The Resistance cluster of this series asked whether AI in art is legitimate. The Reflection cluster reframed the question and named the broader configurations where the practice is actually happening. The Practical Aspects cluster worked the ethics that govern those configurations on both sides — what working artists owe their audiences, and what the industry owes the artists it trained on.
This cluster, Putting AI to Work, moves from those argument-shaped questions to the configurations themselves. Four articles, in roughly increasing order of how much the AI is entangled with the authorship of the finished work:
- AI as a creative tool (this article) — discrete, bounded uses inside a fully human creative process.
- AI as a studio assistant (next) — sustained, multi-step uses where the AI is integrated into the studio workflow but not the authorship.
- AI-augmented human-art creation — the configuration argued for from the Reflection cluster onward, where the AI is genuinely a part of the work’s making.
- Pure-AI creation — work where the AI is the primary author of what is finished, and the human practice has shifted into curation, direction, or systems-design.
This article works the first and simplest configuration. The configurations that follow ask progressively more of the artist’s discipline to keep authorship and ethics intact. This one is the easiest to get right, and the one most working artists should start from.
What the tool-configuration looks like
The defining property of AI-as-creative-tool is boundedness. The AI is invoked for a discrete purpose, produces an output, and the output is used or discarded inside the artist’s larger process. The AI does not produce the finished work, does not appear in the finished work in unaltered form, and does not have continuous presence across the studio’s workflow. It is a tool that comes out of the toolbox for a specific task and goes back when the task is done.
Three current uses are dominant in practice — Pixelle’s commentary lists them and they are worth restating:
Thumbnail variation. The artist has a composition idea but is not sure which version of it is the strongest. They generate fifteen or twenty bounded thumbnails — small, sketchy, low-cost — and use them to pick a direction. The thumbnails themselves are not the work; they are pre-work, the way thumbnail sketches in a sketchbook are pre-work. The artist then makes the chosen composition by their normal methods.
Color and palette study. The artist has a finished or near-finished drawing and wants to test palette possibilities before committing to paint. They generate a handful of color studies based on the drawing. The studies inform the painted palette; they are not the painted work.
Verbal-to-visual translation. The artist has a vague verbal sense of what they want — “some kind of figure, maybe seated, in a dim interior, with a sense of waiting” — but cannot picture it sharply enough to start. They run the description through an image model, look at the result, redraw it by hand to clarify what they actually wanted, and discard the AI-generated image. The AI here functioned as a sketch pad — a tool for externalizing a vague internal sense so the artist can react to it.
In all three uses, the structural pattern is the same: the AI produces options or rough material, the artist selects and refines, and the finished work is made by the artist’s normal methods.

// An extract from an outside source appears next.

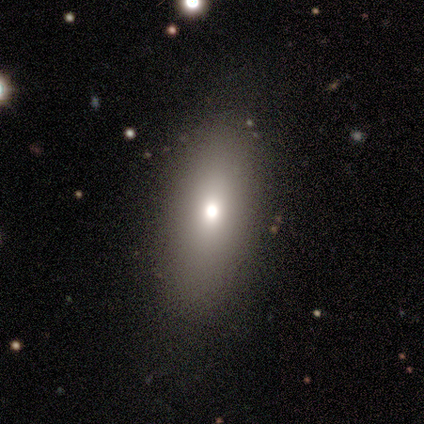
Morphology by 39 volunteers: This is clearly a smooth galaxy (85%). How rounded: likely in between (70%). Merging: likely none (79%).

The authorship of the finished work is not in question, because the AI’s contribution is functionally identical to the contribution any other reference tool would have made — a photograph in a reference folder, a color wheel pinned to the wall, a quick sketch in the margin of a sketchbook.
Why this configuration is defensible
The argument that this configuration is defensible rests on the historical pattern Paletta’s commentary names. Reference tools have been a normal part of studio practice for centuries, and their use has not been understood to undermine the authorship of finished work.
- The camera obscura and camera lucida were used by Western painters from the seventeenth century onward, with David Hockney’s Secret Knowledge arguing for their widespread but discreet use across the Old Master tradition.
- Photography from the 1840s onward was integrated into painters’ workflows almost immediately. Degas worked from photographs. Eakins photographed extensively and used the results in his paintings. Bonnard, Vuillard, Bacon all relied on photography as reference material in serious studio practice.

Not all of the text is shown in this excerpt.